Surrounded on every side, Israel cried to Moses, "Pharaoh’s army behind us, and the mountains on one side of us, and endless desert on the other, and the sea before us."  And when Moses cried to God, the Lord replied, "Stand still and see the salvation of the Lord."  [Exodus 14:13]  And the waves parted and God’s people passed through.  And the psalmist, so downcast in despair and the Lord said, "Be still and know that I am God."  [Psalm 46:10]  The shining face of Moses did not come by a precursory adventitious call at heaven’s gate but by tarrying in the presence of the Lord forty days and forty nights.  Stand still and see.  Be still and know the voice of the Holy Spirit, the presence of the third person of deity, in the form of a dove, alighting and abiding with His people forever.

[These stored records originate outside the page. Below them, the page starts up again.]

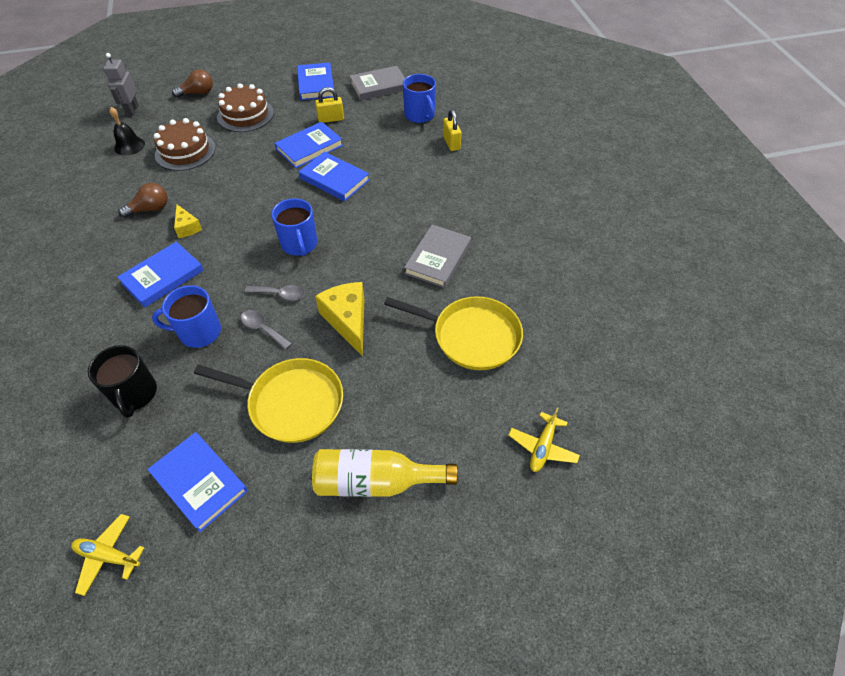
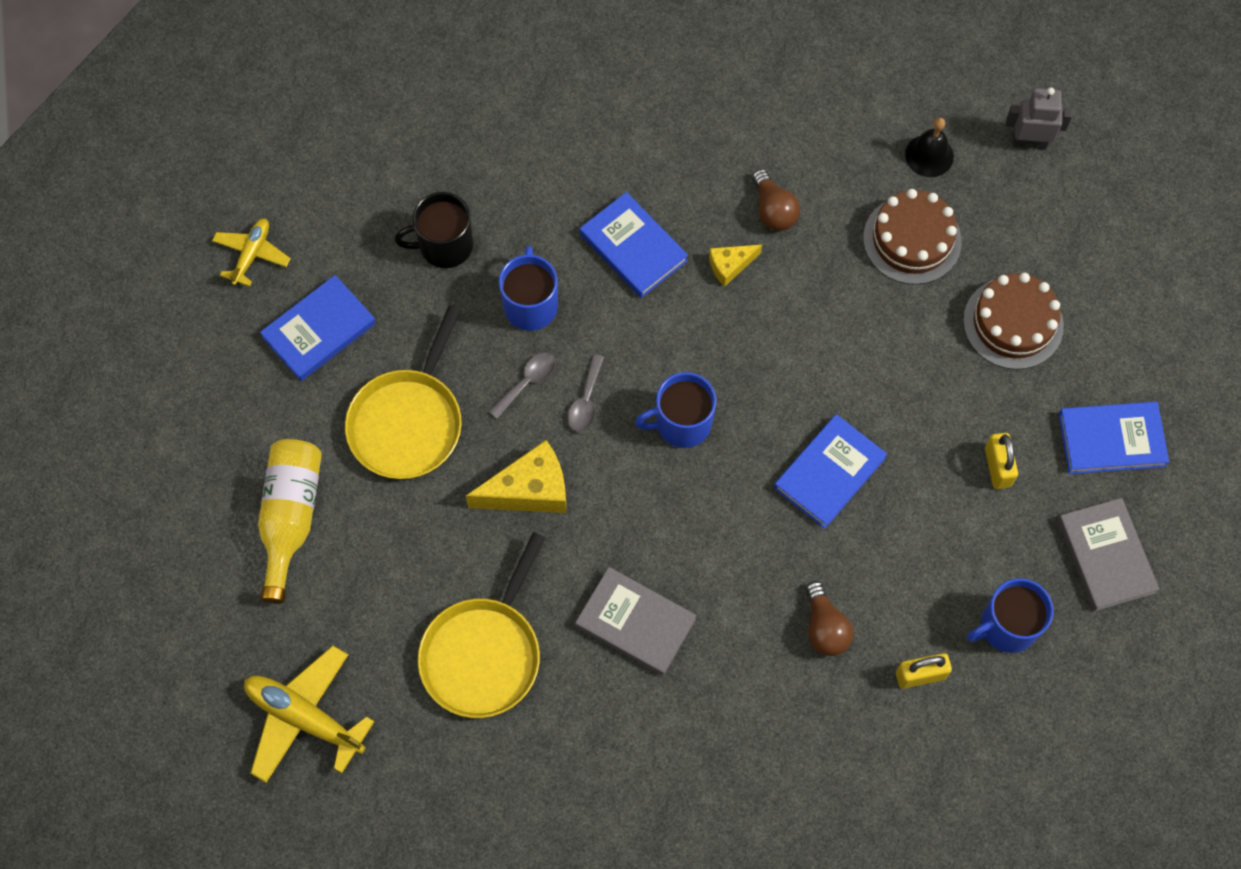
camera: 95 degrees right, 15 degrees up
brown light bulb [172,69,213,98] -> brown light bulb moved to [806,581,854,656]
blue book [275,122,343,168] -> none
yellow plane [508,407,580,472] -> yellow plane [244,646,375,783], size x1.67

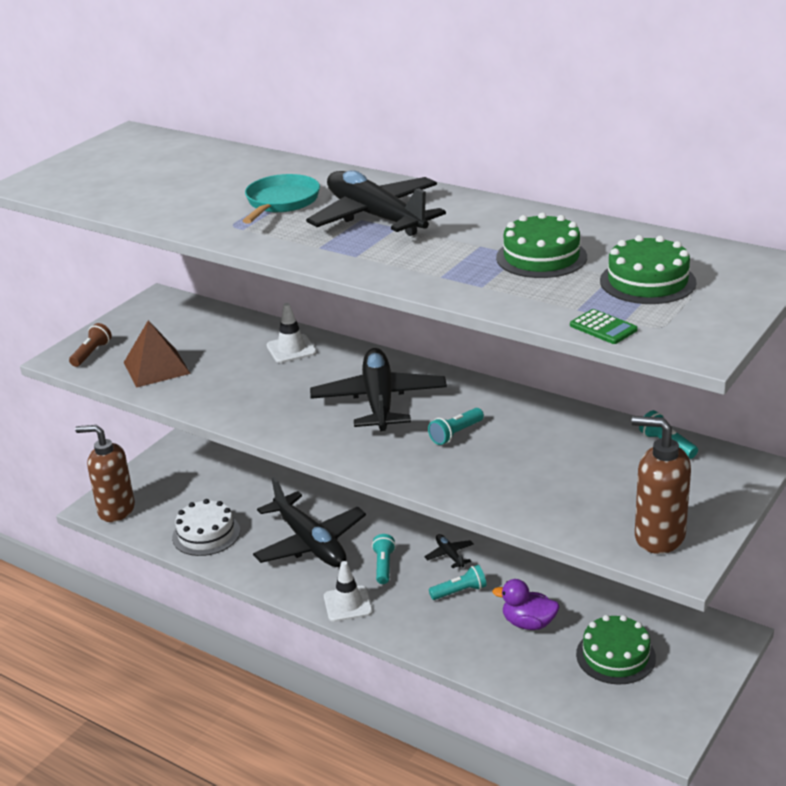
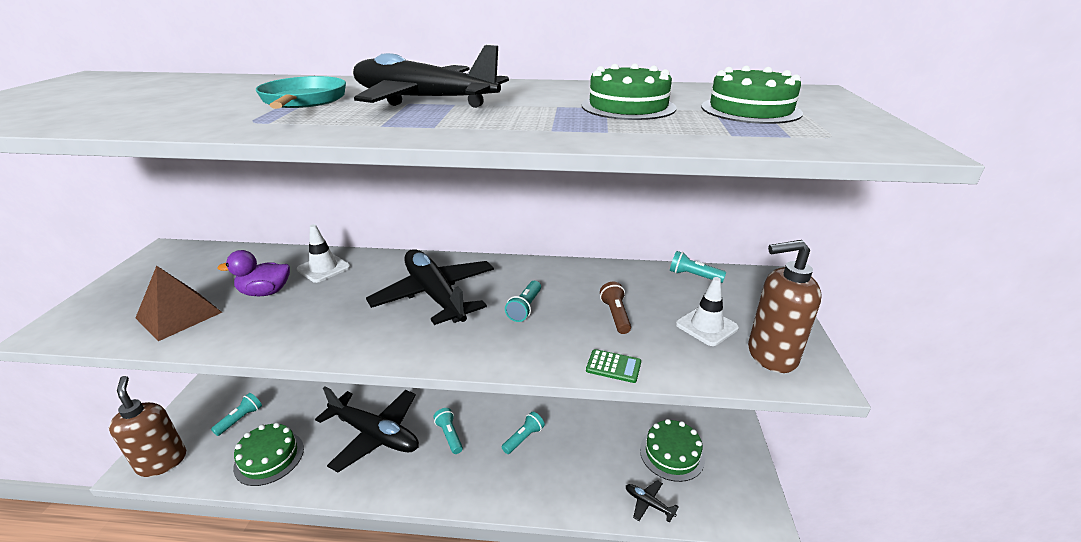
camera: 30 degrees left, 0 degrees up
brown flashlight [69,323,112,367] -> brown flashlight moved to [600,282,631,334]
brown soap dispenser [75,425,135,522] -> brown soap dispenser turned 75 degrees clockwise [109,376,186,477]
white cake [172,499,240,556] -> green cake [233,423,304,486]
white traffic cone [324,561,373,622] -> white traffic cone moved to [676,277,739,346]
black plane [424,534,474,568] -> black plane moved to [626,480,679,523]
purple duck [492,579,559,630] -> purple duck moved to [217,250,290,296]
green calculator [570,309,638,344] -> green calculator moved to [586,349,641,383]
none -> turquoise flashlight [211,393,262,436]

Now we must sing our hymn.  And while we sing it, somebody you; open his heart and his soul to Jesus, come, come, come, come.  A family you, to put your life in the presence of God in the fellowship of the church, come.  One somebody you, a couple you, as the Spirit of the Lord shall press the appeal to your heart, come today.  In this throng, in the balcony round, on this lower floor; into the aisles, down to the front, "Pastor, I give you my hand.  I’ve given my heart to God."  When you stand up, stand up coming.  On the first note of the first stanza; make it now.  Make it now.  While we stand and while we sing.